My first experiences of being taught social policy were not good. This was no reflection on the qualities of the tutor. He was knowledgeable and approachable and made every effort to engage the students and make clear the material to be learnt. No, the problem was not with the tutor or the style of delivery, but the nature of the package being delivered. That is, policies were presented and understood as legal and bureaucratic instruments, produced by authorities that provided the rules and codes of practices that were to guide our actions and inform decision making. There was a recognition that policies changed over time, but no account was given as to why these polices changed and whether these changes were desirable. My task was to simply learn and recount these policies and where appropriate, to then abide by rules and procedures that the policies prescribed.
I found such an approach to be dull and I struggled to maintain an interest in the subject of social policy. This is not to say that I did not appreciate the value of such knowledge. Identifying and understanding the actual or intended policies of authorities and institutions is important. It was just that this was information that I could quickly discover for myself and more fundamentally, the rather ossified accounts on offer made the subject of social policy appear a rather distant topic, far removed from my own experiences of policy. What was even more frustrating was that I had been initially drawn to learning more about social policy, as, like many others, I was hoping to work with people and ‘make a difference’ and recognized that social policy was a necessary part of such plans. However, my initial enthusiasm waned as these policies appeared to stand over me. I had come to understand social policy as something that people needed to adapt to, rather than policies adapting to the needs of people.

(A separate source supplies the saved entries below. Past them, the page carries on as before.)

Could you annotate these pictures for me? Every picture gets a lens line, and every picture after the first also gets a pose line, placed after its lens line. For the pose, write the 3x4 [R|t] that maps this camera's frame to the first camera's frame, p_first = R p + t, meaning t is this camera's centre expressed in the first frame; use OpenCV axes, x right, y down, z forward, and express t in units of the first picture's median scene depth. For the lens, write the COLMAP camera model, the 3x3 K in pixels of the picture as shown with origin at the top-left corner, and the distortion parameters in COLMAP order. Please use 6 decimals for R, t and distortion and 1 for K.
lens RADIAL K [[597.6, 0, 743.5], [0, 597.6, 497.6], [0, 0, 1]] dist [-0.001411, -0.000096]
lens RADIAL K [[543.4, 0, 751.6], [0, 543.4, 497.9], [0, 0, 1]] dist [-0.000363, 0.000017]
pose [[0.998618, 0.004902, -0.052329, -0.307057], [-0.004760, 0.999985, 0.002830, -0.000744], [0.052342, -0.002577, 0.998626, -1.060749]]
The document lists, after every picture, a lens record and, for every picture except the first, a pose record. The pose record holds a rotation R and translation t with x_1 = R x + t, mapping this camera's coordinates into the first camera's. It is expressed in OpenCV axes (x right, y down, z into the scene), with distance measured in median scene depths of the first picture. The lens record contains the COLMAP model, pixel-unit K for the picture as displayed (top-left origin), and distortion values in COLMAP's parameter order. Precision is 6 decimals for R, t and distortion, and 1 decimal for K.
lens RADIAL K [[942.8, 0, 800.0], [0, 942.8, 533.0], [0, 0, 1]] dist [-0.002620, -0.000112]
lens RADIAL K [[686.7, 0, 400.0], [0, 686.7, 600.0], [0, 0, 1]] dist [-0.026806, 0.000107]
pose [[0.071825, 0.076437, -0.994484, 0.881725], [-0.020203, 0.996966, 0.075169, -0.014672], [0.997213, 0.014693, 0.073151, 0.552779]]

However, having vented my frustrations, a friend recommended a book that changed all this. The book was Murray Edelman’s the Symbolic Use of Politics. First published in 1964 and more likely to be found on political science reading lists, for me the book revealed and expressed all the contingency, change and conflict that I had anticipated would be a part of studying social policy, yet to date had been absent. Edelman helped open the door to an approach to social policy where the problems and solutions that policies represented were no longer givens, but reflections and realizations of particular positions. Policy was no longer reduced to a set of procedures that hung over people’s head, but were made and unmade in and through a range of social, political and economic relations and practices. Far from the distant features of the landscape that I had come to understood policy to represent, Edelman helped closed the gap between policy and practice.
It is still necessary to have knowledge of particular policies but Edelman helped me to realize how policies are part of and woven from the fabric of everyday life. Since then I have been fortunate enough to read and work with a number of researchers and writers that have reaffirmed the view that policies are not just something to be learned, but experienced, read, written and performed. It is the opportunity to interrogate and clarify the different assumptions and interests that underpin the answers to the questions, ‘what’s your problem and what are you going to do about it?’ that makes social policy such a vital subject.
University of Birmingham
Stuart Connor is a lecturer in social policy at the University of Birmingham. His teaching and research interests include critical approaches to the analysis of contemporary social policy and practice. This work includes examining the role of governments, trade unions, NGOs, social movements, communities and practitioners in the fabrication of ‘social problems’ and attempts to legitimate, challenge and shape particular policy responses.